Items listed in a dataset:

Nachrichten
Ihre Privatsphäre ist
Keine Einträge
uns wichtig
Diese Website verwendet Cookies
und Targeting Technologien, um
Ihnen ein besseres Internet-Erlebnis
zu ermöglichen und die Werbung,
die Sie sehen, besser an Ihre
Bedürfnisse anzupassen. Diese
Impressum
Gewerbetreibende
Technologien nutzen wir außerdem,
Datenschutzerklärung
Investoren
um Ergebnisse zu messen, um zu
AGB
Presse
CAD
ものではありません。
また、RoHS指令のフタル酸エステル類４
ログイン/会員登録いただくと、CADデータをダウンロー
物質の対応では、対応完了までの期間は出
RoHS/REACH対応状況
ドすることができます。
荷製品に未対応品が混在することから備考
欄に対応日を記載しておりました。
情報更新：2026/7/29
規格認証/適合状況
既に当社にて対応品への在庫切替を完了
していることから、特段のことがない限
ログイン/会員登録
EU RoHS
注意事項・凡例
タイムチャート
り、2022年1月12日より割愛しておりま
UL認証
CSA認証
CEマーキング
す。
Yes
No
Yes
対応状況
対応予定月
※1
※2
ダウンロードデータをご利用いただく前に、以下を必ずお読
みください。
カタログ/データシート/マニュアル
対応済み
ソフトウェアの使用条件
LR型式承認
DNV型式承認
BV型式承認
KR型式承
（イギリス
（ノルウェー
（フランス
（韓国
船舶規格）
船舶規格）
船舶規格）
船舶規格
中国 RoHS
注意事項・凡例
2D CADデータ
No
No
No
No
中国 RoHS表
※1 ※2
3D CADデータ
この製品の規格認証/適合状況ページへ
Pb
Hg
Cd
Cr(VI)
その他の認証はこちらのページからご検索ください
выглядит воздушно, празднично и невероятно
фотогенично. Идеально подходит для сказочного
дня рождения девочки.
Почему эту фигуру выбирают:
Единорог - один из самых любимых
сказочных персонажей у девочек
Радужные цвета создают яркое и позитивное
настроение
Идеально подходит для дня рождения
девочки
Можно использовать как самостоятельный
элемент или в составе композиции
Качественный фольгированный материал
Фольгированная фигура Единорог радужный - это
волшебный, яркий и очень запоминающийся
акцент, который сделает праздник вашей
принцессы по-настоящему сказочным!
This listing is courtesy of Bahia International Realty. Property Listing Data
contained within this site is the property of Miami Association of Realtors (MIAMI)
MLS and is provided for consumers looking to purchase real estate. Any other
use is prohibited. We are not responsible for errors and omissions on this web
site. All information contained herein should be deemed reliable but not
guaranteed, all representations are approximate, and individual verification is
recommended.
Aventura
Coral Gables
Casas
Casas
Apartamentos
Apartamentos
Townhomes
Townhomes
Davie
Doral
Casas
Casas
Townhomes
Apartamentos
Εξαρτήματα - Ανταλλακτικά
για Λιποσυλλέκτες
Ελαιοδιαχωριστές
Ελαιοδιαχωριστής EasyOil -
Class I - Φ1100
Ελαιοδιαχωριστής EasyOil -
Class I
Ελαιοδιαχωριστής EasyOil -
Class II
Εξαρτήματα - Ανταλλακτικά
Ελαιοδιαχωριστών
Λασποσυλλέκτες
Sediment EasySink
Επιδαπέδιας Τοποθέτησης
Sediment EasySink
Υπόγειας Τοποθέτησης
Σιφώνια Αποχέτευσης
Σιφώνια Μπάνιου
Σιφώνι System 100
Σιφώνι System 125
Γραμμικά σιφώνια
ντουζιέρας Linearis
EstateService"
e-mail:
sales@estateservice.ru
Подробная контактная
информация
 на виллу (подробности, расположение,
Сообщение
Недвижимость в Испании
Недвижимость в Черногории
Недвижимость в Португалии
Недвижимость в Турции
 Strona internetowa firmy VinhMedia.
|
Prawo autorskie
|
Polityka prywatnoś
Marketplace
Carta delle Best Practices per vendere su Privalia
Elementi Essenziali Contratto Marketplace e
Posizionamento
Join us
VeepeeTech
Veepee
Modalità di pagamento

WHAT IS NEEDED: Copy out every line of the entries where the string "Ihre" shows up.

ANSWER AREA:
Ihre Privatsphäre ist
die Sie sehen, besser an Ihre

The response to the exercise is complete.